Tarefas do exercício:
(a) Transcreva da notícia sobre a Cootra o trecho que começa em "A cooperativa deve" e vai até "os direitos trabalhistas.".
(b) Na notícia sobre a Cootra, quem foi a relatora do recurso?
(c) Dê continuidade à notícia sobre a Cootra a partir do ponto em que ela termina.

Trecho do texto:

========

A cooperativa deve ser formada por pessoas físicas que exerçam a mesma atividade, dirigida e administrada pelos próprios cooperados. Se, a cooperativa é administrada por “empresários”, então se trata apenas de sociedade comercial que tem por objetivo fraudar os direitos trabalhistas.

O entendimento é da 2ª Turma do Tribunal Regional do Trabalho da 2ª Região (São Paulo). Os juízes condenaram a Internacional Restaurantes do Brasil, administradora da rede de pizzarias Pizza Hut, a reconhecer o vínculo de emprego com um motoboy cooperado da Cootra — Cooperativa de Trabalho de Profissionais Prestadores de Serviços do Estado de São Paulo.

O entregador de pizzas. entrou com processo na 39ª Vara do Trabalho de São Paulo reclamando vínculo de emprego com a rede de fast food. Alegou que mantinha relação de emprego com a pizzaria, embora fosse contratado pela Cootra.

Uma testemunha ouvida no processo confirmou que os entregadores eram entrevistados e selecionados pela pizzaria e depois encaminhados para se associarem à cooperativa. A primeira instância reconheceu o vínculo do motoboy. A empresa recorreu ao TRT paulista, sustentando que não contratava os entregadores, mas sim o serviço da cooperativa.

A juíza Rosa Maria Zuccaro, relatora do recurso, considerou que os documentos comprovaram que a Cootra não era uma “cooperativa no sentido puro do termo”, mas uma “sociedade comercial capitaneada por alguns empresários apenas e tão somente para fraudar direitos trabalhistas”.

“Para que a relação de emprego fosse descartada, a recorrente deveria carrear prova robusta de que o trabalhador não foi por ela substancialmente dirigido ou remunerado”, observou. A decisão da 2ª Turma do Tribunal Regional do Trabalho da 2ª Região foi unânime.

========

Dados fornecidos:
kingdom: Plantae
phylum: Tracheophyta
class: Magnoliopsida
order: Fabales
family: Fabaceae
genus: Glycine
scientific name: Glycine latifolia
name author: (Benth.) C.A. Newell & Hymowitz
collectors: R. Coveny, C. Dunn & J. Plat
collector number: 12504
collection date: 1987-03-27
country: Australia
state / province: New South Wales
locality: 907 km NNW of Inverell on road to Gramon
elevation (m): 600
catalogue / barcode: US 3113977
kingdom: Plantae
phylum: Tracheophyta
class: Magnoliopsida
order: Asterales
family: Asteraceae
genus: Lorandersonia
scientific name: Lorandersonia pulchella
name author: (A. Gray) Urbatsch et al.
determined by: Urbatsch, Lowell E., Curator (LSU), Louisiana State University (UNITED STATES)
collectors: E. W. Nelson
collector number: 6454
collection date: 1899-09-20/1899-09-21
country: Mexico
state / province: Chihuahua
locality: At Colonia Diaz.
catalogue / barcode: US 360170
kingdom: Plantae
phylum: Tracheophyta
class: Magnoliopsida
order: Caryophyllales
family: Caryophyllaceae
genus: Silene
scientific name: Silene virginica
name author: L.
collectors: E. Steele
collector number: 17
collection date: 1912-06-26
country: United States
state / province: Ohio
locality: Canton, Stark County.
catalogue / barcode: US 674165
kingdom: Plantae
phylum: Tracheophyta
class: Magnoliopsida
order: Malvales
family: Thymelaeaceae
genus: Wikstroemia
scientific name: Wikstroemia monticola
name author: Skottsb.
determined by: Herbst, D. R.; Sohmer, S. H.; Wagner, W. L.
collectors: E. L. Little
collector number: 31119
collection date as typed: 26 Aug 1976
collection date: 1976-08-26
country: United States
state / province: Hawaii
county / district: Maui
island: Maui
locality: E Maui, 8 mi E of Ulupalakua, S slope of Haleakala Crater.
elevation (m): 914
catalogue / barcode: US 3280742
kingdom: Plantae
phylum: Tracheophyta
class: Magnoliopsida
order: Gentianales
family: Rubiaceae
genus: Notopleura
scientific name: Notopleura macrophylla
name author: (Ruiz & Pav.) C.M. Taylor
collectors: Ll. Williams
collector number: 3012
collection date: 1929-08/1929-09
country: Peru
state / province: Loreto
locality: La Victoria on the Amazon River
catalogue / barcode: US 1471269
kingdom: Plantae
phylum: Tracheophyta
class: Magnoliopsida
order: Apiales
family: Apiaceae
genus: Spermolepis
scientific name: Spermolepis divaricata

========

Respostas:
(a)
A cooperativa deve ser formada por pessoas físicas que exerçam a mesma atividade, dirigida e administrada pelos próprios cooperados. Se, a cooperativa é administrada por “empresários”, então se trata apenas de sociedade comercial que tem por objetivo fraudar os direitos trabalhistas.

(b) A juíza Rosa Maria Zuccaro.

(c)
A Turma determinou que a Pizza Hut pague ao motoboy todas as verbas decorrentes do vínculo empregatício. O TRT-SP ainda determinou a expedição de ofícios à Caixa Econômica Federal, ao INSS e à Delegacia Regional do Trabalho, “tendo em vista a fraude noticiada nessa demanda”. Cabe recurso.

Jurisprudência

No Tribunal Superior do Trabalho o entendimento é o mesmo adotado pelo TRT paulista: a contratação irregular de trabalhadores por meio de cooperativa implica na formação de vínculo de emprego entre o contratado e a empresa.

Para pacificar esse entendimento, os ministros editaram a Súmula 331. De acordo com o texto, “a contratação de trabalhadores por empresa interposta é ilegal, formando-se o vínculo diretamente com o tomador dos serviços, salvo no caso de trabalho temporário (Lei 6.019, de 3.1.1974)”.

No caso concreto, os ministros declararam a existência de vínculo entre uma empresa de construção civil e um pedreiro. Quando foi contratado pela construtora, o pedreiro sequer sabia da existência da cooperativa de trabalho e que faria parte dela como associado. Tanto que sua filiação à cooperativa ocorreu cinco dias após a contratação.

Essa era uma prática comum adotada pela empresa: primeiro selecionava os empregados e depois procedia a filiação à cooperativa. Como filiado à cooperativa, o pedreiro recolhia INSS como autônomo, recebia por produção e prestava serviços em diversas obras da construtora.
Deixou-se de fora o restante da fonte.